Correspondence to: Mohamed A Mekky, MD, PhD, Department of Tropical Medicine and Gastroenterology, Assiut University Hospital, Assiut 71111, Egypt.
Telephone: +2-88-4710955 Fax: +2-88-2343308
Received: October 23, 2013
Revised: December 8, 2013
Accepted: January 19, 2014
Published online: June 28, 2014


Since its advent in 1980, the scope of endoscopic ultrasound (EUS) has grown to include a wide range of indications, and it is now being incorporated as an integral part of everyday practice in the field of gastroenterology. Its use is extending from an adjuvant imaging aid to utilization as a therapeutic tool for various gastrointestinal disorders. EUS was first used to visualize remote organs, such as the pancreas and abdominal lymph nodes. When fine needle aspiration was introduced, the indications for EUS expanded to include tissue sampling for diagnostic purposes.

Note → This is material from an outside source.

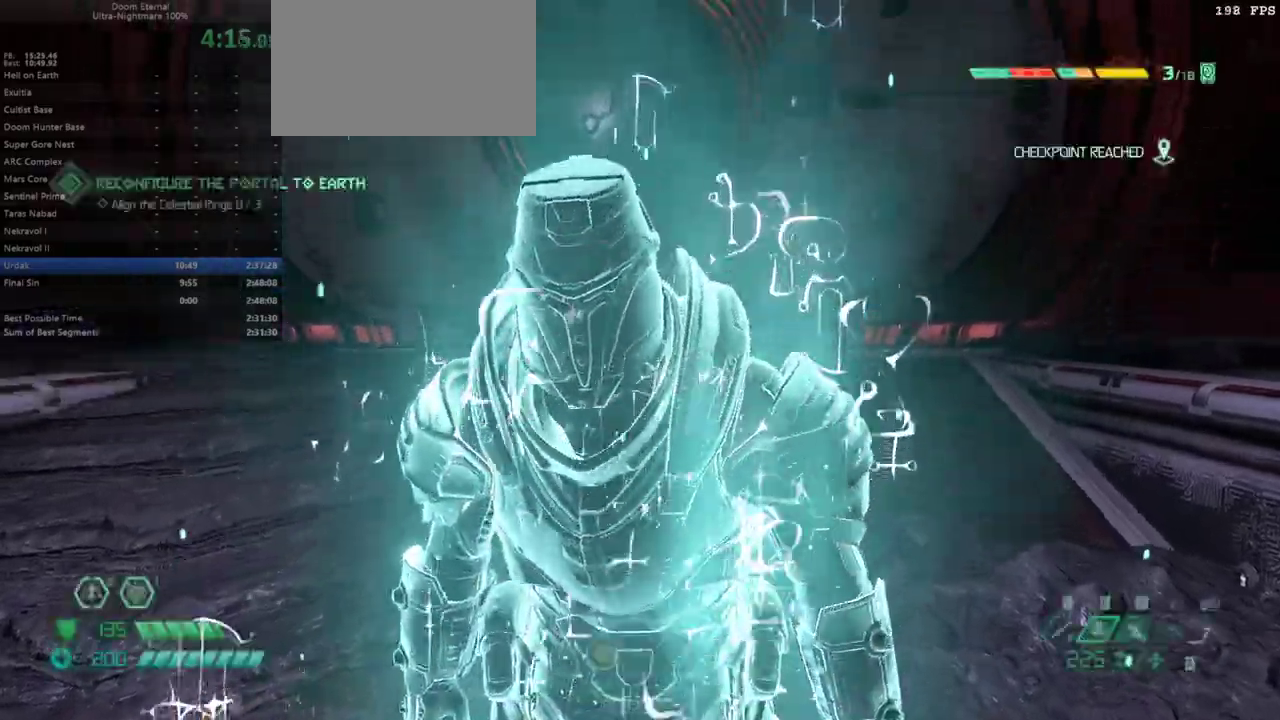
{"keys": ["fw"], "mouse": [], "events": [[367, "fw", "down"]]}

At the same time, the needle can be used to convey a potential therapy to the internal organs, allowing access to remote sites. In this review, we aim to highlight the expanding spectrum of EUS indications and uses in the field of gastroenterology.

Key Words: Endoscopic ultrasound, Endoscopic ultrasound-guided fine needle aspiration, Ablation, Injection, Drainage, Immunohistochemistry, Gastroenterology

Core tip: Since its advent in 1980, the scope of endoscopic ultrasound has grown to include a wide range of indications, and it is now being incorporated as an integral part of everyday practice in the field of gastroenterology. Its use is extending from an adjuvant imaging aid to utilization as a therapeutic tool for various gastrointestinal disorders. In this review, we aim to highlight the expanding spectrum of endoscopic ultrasound indications and uses in the field of gastroenterology.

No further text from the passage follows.